▶ **TRY IT**: Without the images, write out the entries word for word.

***** GIVEN RECORDS

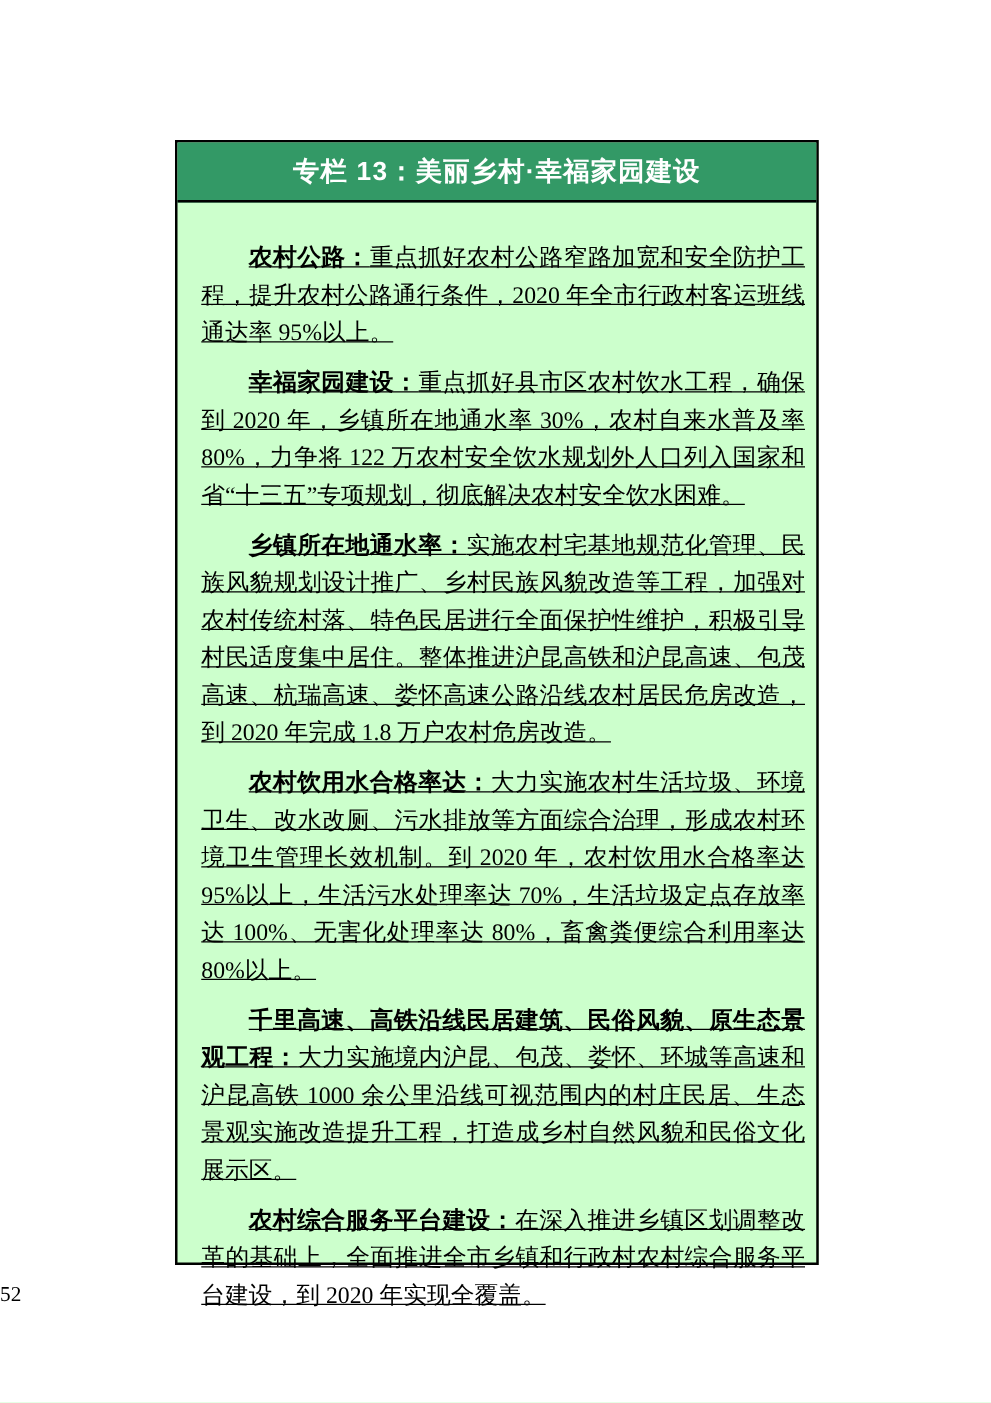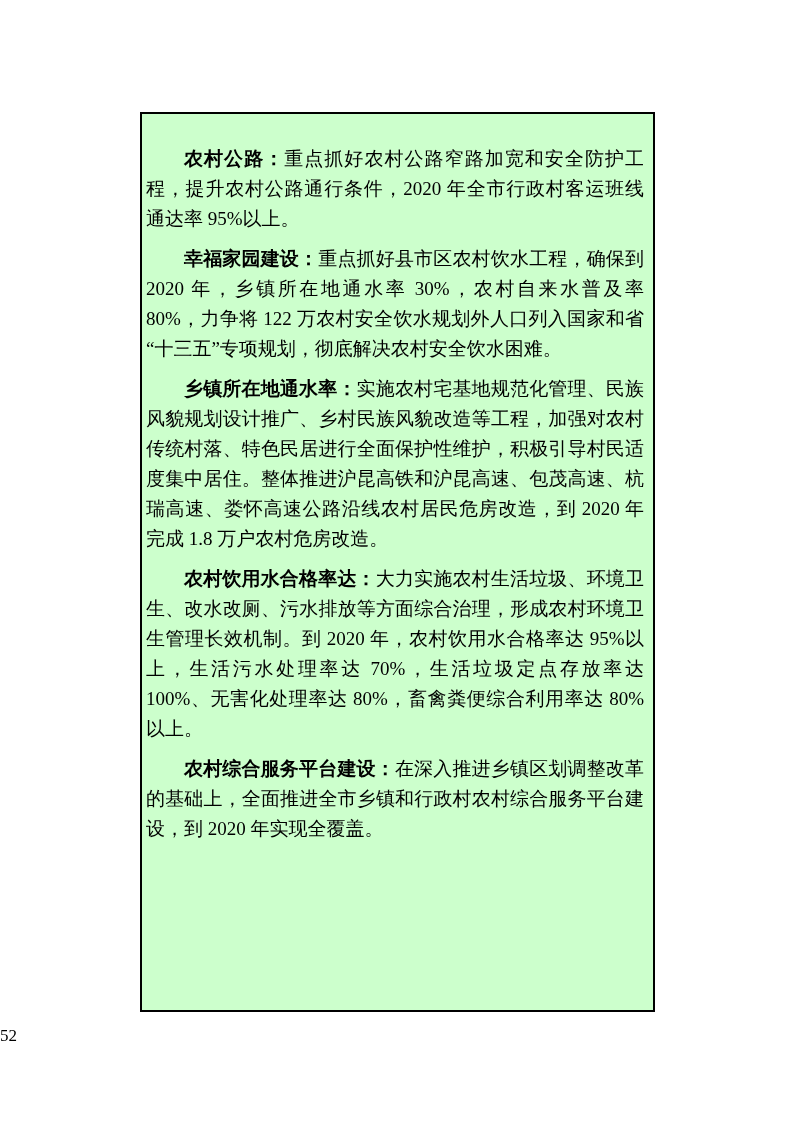--- a/index.html
+++ b/index.html
@@ -68,6 +68,9 @@
 <body>
 
 <div class="panel">
+  <div class="panel-header">
+    <span class="panel-title">专栏 13：美丽乡村·幸福家园建设</span>
+  </div>
   <div class="panel-body">
     <p class="para"><b class="label">农村公路：</b><span>重点抓好农村公路窄路加宽和安全防护工程，提升农村公路通行条件，2020 年全市行政村客运班线通达率 95%以上。</span></p>
     <p class="para"><b class="label">幸福家园建设：</b><span>重点抓好县市区农村饮水工程，确保到 2020 年，乡镇所在地通水率 30%，农村自来水普及率 80%，力争将 122 万农村安全饮水规划外人口列入国家和省“十三五”专项规划，彻底解决农村安全饮水困难。</span></p>

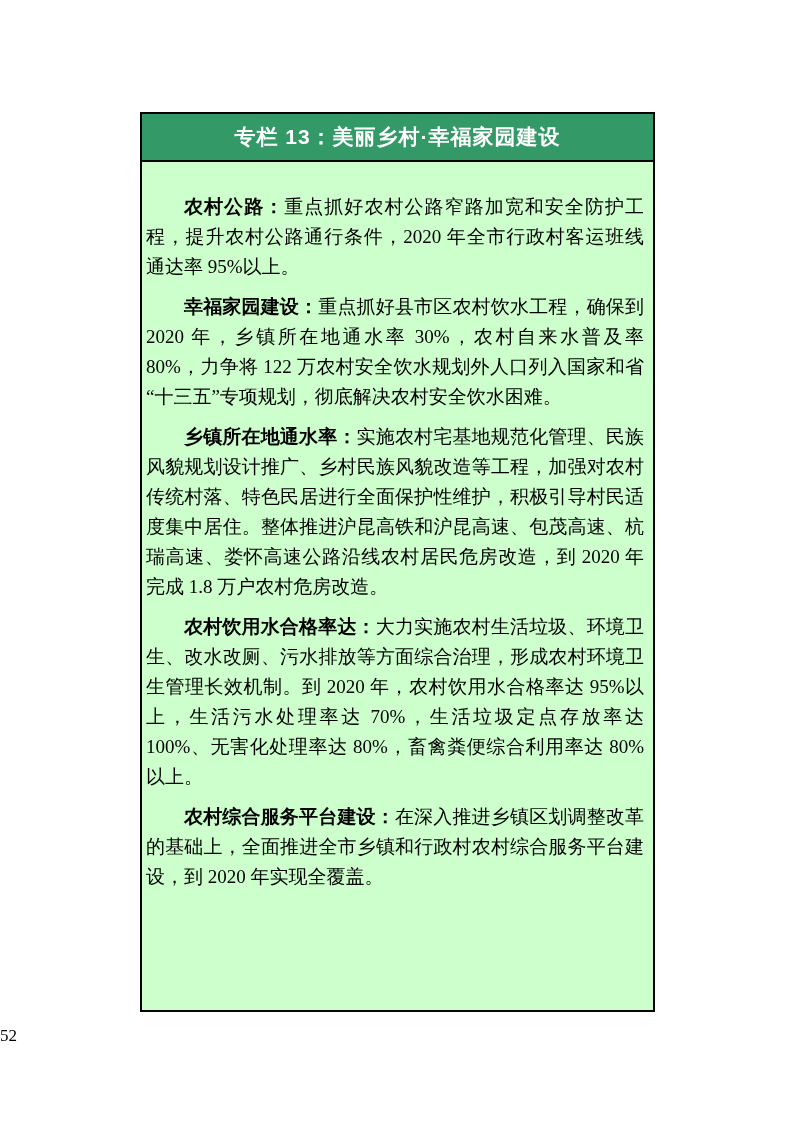--- a/index.html
+++ b/index.html
@@ -40,8 +40,9 @@
     white-space:nowrap;
   }
   .panel-body{
-    padding:30px 9px 10px 4px;
+    padding:30px 9px 10px 19px;
     box-sizing:border-box;
+    text-decoration:underline;
   }
   .para{
     margin:0 0 10px 0;

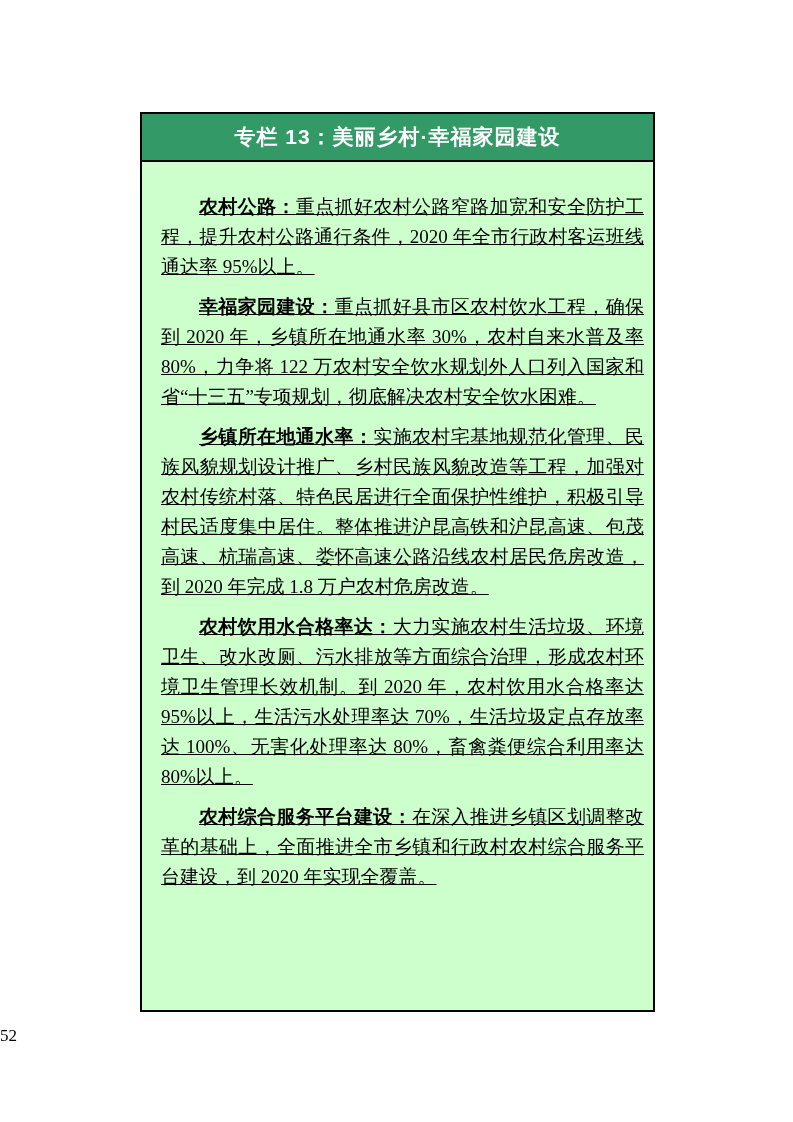--- a/index.html
+++ b/index.html
@@ -77,6 +77,7 @@
     <p class="para"><b class="label">幸福家园建设：</b><span>重点抓好县市区农村饮水工程，确保到 2020 年，乡镇所在地通水率 30%，农村自来水普及率 80%，力争将 122 万农村安全饮水规划外人口列入国家和省“十三五”专项规划，彻底解决农村安全饮水困难。</span></p>
     <p class="para"><b class="label">乡镇所在地通水率：</b><span>实施农村宅基地规范化管理、民族风貌规划设计推广、乡村民族风貌改造等工程，加强对农村传统村落、特色民居进行全面保护性维护，积极引导村民适度集中居住。整体推进沪昆高铁和沪昆高速、包茂高速、杭瑞高速、娄怀高速公路沿线农村居民危房改造，到 2020 年完成 1.8 万户农村危房改造。</span></p>
     <p class="para"><b class="label">农村饮用水合格率达：</b><span>大力实施农村生活垃圾、环境卫生、改水改厕、污水排放等方面综合治理，形成农村环境卫生管理长效机制。到 2020 年，农村饮用水合格率达 95%以上，生活污水处理率达 70%，生活垃圾定点存放率达 100%、无害化处理率达 80%，畜禽粪便综合利用率达 80%以上。</span></p>
+    <p class="para"><b class="label">千里高速、高铁沿线民居建筑、民俗风貌、原生态景观工程：</b><span>大力实施境内沪昆、包茂、娄怀、环城等高速和沪昆高铁 1000 余公里沿线可视范围内的村庄民居、生态景观实施改造提升工程，打造成乡村自然风貌和民俗文化展示区。</span></p>
     <p class="para"><b class="label">农村综合服务平台建设：</b><span>在深入推进乡镇区划调整改革的基础上，全面推进全市乡镇和行政村农村综合服务平台建设，到 2020 年实现全覆盖。</span></p>
   </div>
 </div>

**********

▶ **RESULT OF THIS EXERCISE**:
--- a/index.html
+++ b/index.html
@@ -68,6 +68,9 @@
 <body>
 
 <div class="panel">
+  <div class="panel-header">
+    <span class="panel-title">专栏 13：美丽乡村·幸福家园建设</span>
+  </div>
   <div class="panel-body">
     <p class="para"><b class="label">农村公路：</b><span>重点抓好农村公路窄路加宽和安全防护工程，提升农村公路通行条件，2020 年全市行政村客运班线通达率 95%以上。</span></p>
     <p class="para"><b class="label">幸福家园建设：</b><span>重点抓好县市区农村饮水工程，确保到 2020 年，乡镇所在地通水率 30%，农村自来水普及率 80%，力争将 122 万农村安全饮水规划外人口列入国家和省“十三五”专项规划，彻底解决农村安全饮水困难。</span></p>

--- a/index.html
+++ b/index.html
@@ -40,8 +40,9 @@
     white-space:nowrap;
   }
   .panel-body{
-    padding:30px 9px 10px 4px;
+    padding:30px 9px 10px 19px;
     box-sizing:border-box;
+    text-decoration:underline;
   }
   .para{
     margin:0 0 10px 0;

--- a/index.html
+++ b/index.html
@@ -77,6 +77,7 @@
     <p class="para"><b class="label">幸福家园建设：</b><span>重点抓好县市区农村饮水工程，确保到 2020 年，乡镇所在地通水率 30%，农村自来水普及率 80%，力争将 122 万农村安全饮水规划外人口列入国家和省“十三五”专项规划，彻底解决农村安全饮水困难。</span></p>
     <p class="para"><b class="label">乡镇所在地通水率：</b><span>实施农村宅基地规范化管理、民族风貌规划设计推广、乡村民族风貌改造等工程，加强对农村传统村落、特色民居进行全面保护性维护，积极引导村民适度集中居住。整体推进沪昆高铁和沪昆高速、包茂高速、杭瑞高速、娄怀高速公路沿线农村居民危房改造，到 2020 年完成 1.8 万户农村危房改造。</span></p>
     <p class="para"><b class="label">农村饮用水合格率达：</b><span>大力实施农村生活垃圾、环境卫生、改水改厕、污水排放等方面综合治理，形成农村环境卫生管理长效机制。到 2020 年，农村饮用水合格率达 95%以上，生活污水处理率达 70%，生活垃圾定点存放率达 100%、无害化处理率达 80%，畜禽粪便综合利用率达 80%以上。</span></p>
+    <p class="para"><b class="label">千里高速、高铁沿线民居建筑、民俗风貌、原生态景观工程：</b><span>大力实施境内沪昆、包茂、娄怀、环城等高速和沪昆高铁 1000 余公里沿线可视范围内的村庄民居、生态景观实施改造提升工程，打造成乡村自然风貌和民俗文化展示区。</span></p>
     <p class="para"><b class="label">农村综合服务平台建设：</b><span>在深入推进乡镇区划调整改革的基础上，全面推进全市乡镇和行政村农村综合服务平台建设，到 2020 年实现全覆盖。</span></p>
   </div>
 </div>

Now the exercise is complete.